• Work request: Reproduce the text of every entry below line by line, with no changes.

______________________________

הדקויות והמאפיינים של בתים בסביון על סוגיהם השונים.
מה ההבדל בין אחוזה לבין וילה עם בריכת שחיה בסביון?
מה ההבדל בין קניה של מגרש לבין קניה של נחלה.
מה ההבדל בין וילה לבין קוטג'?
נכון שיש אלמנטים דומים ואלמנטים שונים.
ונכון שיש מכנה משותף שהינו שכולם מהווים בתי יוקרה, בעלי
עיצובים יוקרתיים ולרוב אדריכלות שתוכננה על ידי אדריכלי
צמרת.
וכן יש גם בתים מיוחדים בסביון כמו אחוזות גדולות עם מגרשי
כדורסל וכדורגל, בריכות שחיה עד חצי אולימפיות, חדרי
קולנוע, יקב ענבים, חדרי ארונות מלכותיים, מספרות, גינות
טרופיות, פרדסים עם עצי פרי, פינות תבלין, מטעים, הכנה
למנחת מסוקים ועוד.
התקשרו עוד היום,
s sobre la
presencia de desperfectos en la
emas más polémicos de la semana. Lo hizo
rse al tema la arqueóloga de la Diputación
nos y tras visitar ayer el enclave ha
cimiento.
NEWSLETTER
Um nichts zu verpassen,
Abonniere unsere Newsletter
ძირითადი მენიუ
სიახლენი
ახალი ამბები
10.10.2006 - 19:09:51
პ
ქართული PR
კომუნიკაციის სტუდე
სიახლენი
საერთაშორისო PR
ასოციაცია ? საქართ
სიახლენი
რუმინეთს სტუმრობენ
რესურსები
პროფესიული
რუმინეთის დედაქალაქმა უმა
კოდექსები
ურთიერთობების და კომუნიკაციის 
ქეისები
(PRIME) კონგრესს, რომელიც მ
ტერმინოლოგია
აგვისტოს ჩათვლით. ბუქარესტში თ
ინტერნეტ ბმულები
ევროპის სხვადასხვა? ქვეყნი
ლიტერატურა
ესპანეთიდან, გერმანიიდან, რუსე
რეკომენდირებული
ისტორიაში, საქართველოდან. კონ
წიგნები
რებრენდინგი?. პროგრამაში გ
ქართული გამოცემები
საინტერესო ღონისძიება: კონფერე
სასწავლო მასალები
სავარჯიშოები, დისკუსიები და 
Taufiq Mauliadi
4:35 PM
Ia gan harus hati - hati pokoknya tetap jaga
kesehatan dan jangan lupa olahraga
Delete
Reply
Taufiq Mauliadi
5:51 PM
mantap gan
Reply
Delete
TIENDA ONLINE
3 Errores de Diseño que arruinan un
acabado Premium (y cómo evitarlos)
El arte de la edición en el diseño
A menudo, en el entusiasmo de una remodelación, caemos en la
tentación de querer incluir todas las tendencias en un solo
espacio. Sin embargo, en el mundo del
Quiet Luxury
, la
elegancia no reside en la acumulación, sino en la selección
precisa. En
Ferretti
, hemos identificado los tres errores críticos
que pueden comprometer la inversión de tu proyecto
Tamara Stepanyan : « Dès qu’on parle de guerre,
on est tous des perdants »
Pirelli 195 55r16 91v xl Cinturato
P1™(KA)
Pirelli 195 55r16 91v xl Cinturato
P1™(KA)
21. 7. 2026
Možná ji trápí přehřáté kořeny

______________________________

• Solution to this task:
הדקויות והמאפיינים של בתים בסביון על סוגיהם השונים.
מה ההבדל בין אחוזה לבין וילה עם בריכת שחיה בסביון?
מה ההבדל בין קניה של מגרש לבין קניה של נחלה.
מה ההבדל בין וילה לבין קוטג'?
נכון שיש אלמנטים דומים ואלמנטים שונים.
ונכון שיש מכנה משותף שהינו שכולם מהווים בתי יוקרה, בעלי
עיצובים יוקרתיים ולרוב אדריכלות שתוכננה על ידי אדריכלי
צמרת.
וכן יש גם בתים מיוחדים בסביון כמו אחוזות גדולות עם מגרשי
כדורסל וכדורגל, בריכות שחיה עד חצי אולימפיות, חדרי
קולנוע, יקב ענבים, חדרי ארונות מלכותיים, מספרות, גינות
טרופיות, פרדסים עם עצי פרי, פינות תבלין, מטעים, הכנה
למנחת מסוקים ועוד.
התקשרו עוד היום,
s sobre la
presencia de desperfectos en la
emas más polémicos de la semana. Lo hizo
rse al tema la arqueóloga de la Diputación
nos y tras visitar ayer el enclave ha
cimiento.
NEWSLETTER
Um nichts zu verpassen,
Abonniere unsere Newsletter
ძირითადი მენიუ
სიახლენი
ახალი ამბები
10.10.2006 - 19:09:51
პ
ქართული PR
კომუნიკაციის სტუდე
სიახლენი
საერთაშორისო PR
ასოციაცია ? საქართ
სიახლენი
რუმინეთს სტუმრობენ
რესურსები
პროფესიული
რუმინეთის დედაქალაქმა უმა
კოდექსები
ურთიერთობების და კომუნიკაციის 
ქეისები
(PRIME) კონგრესს, რომელიც მ
ტერმინოლოგია
აგვისტოს ჩათვლით. ბუქარესტში თ
ინტერნეტ ბმულები
ევროპის სხვადასხვა? ქვეყნი
ლიტერატურა
ესპანეთიდან, გერმანიიდან, რუსე
რეკომენდირებული
ისტორიაში, საქართველოდან. კონ
წიგნები
რებრენდინგი?. პროგრამაში გ
ქართული გამოცემები
საინტერესო ღონისძიება: კონფერე
სასწავლო მასალები
სავარჯიშოები, დისკუსიები და 
Taufiq Mauliadi
4:35 PM
Ia gan harus hati - hati pokoknya tetap jaga
kesehatan dan jangan lupa olahraga
Delete
Reply
Taufiq Mauliadi
5:51 PM
mantap gan
Reply
Delete
TIENDA ONLINE
3 Errores de Diseño que arruinan un
acabado Premium (y cómo evitarlos)
El arte de la edición en el diseño
A menudo, en el entusiasmo de una remodelación, caemos en la
tentación de querer incluir todas las tendencias en un solo
espacio. Sin embargo, en el mundo del
Quiet Luxury
, la
elegancia no reside en la acumulación, sino en la selección
precisa. En
Ferretti
, hemos identificado los tres errores críticos
que pueden comprometer la inversión de tu proyecto
Tamara Stepanyan : « Dès qu’on parle de guerre,
on est tous des perdants »
Pirelli 195 55r16 91v xl Cinturato
P1™(KA)
Pirelli 195 55r16 91v xl Cinturato
P1™(KA)
21. 7. 2026
Možná ji trápí přehřáté kořeny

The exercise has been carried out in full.